What is the difference between product strategy and a product roadmap?
Product strategy defines WHERE you’re going and WHY. It’s about choices, tradeoffs, and the thesis behind your product direction. A product roadmap is the HOW and WHEN – the sequence of work that executes the strategy. A roadmap without a strategy is just a feature list. A strategy without a roadmap is just a vision. You need both, but strategy comes first.
How do you create an effective product strategy?
An effective product strategy begins with a clear understanding of your target audience, the problem you’re solving, and how solving it creates business value. Frameworks like Jobs-to-be-Done help identify what customers actually need. Validate your assumptions through customer discovery before committing resources. Set a North Star Metric to track progress. Review and adapt quarterly. Most importantly, be explicit about what you will NOT do – that’s ultimately where the real strategy lives.
How often should you update your product strategy?

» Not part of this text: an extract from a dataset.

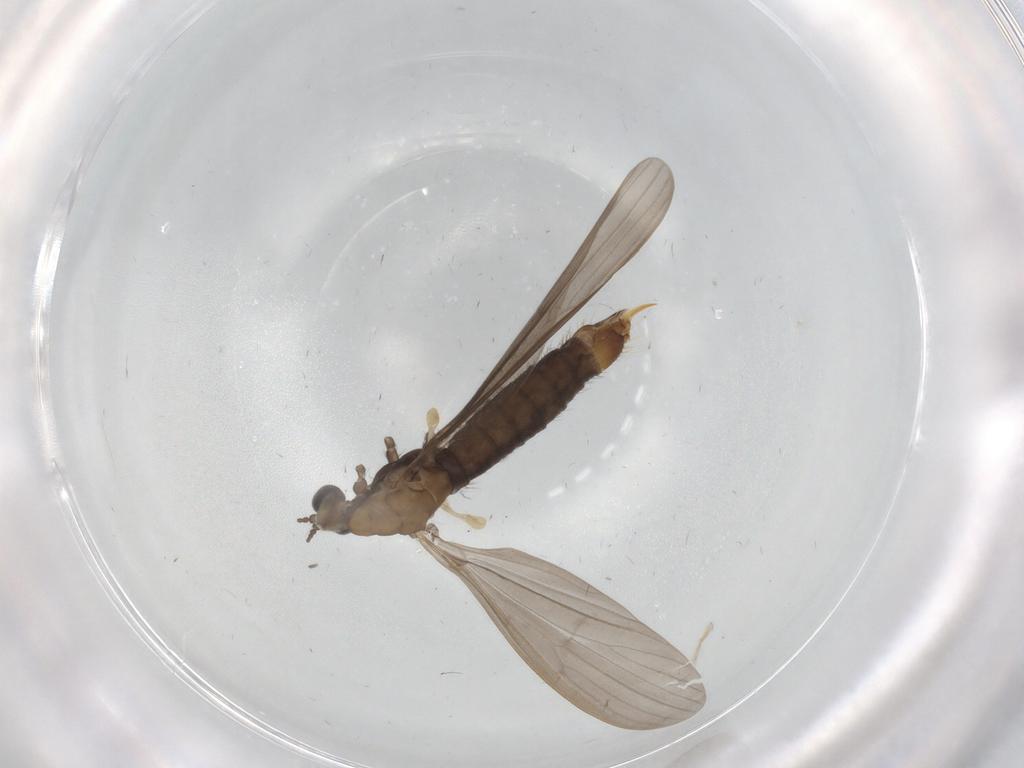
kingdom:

Product strategy should be reviewed quarterly and updated when market conditions, customer needs, or business goals change significantly. It should NOT change weekly based on competitor moves or stakeholder requests. The best approach is setting lightweight quarterly checkpoints where you evaluate whether your core assumptions still hold, while keeping the overall strategic direction stable enough for the team to execute with confidence.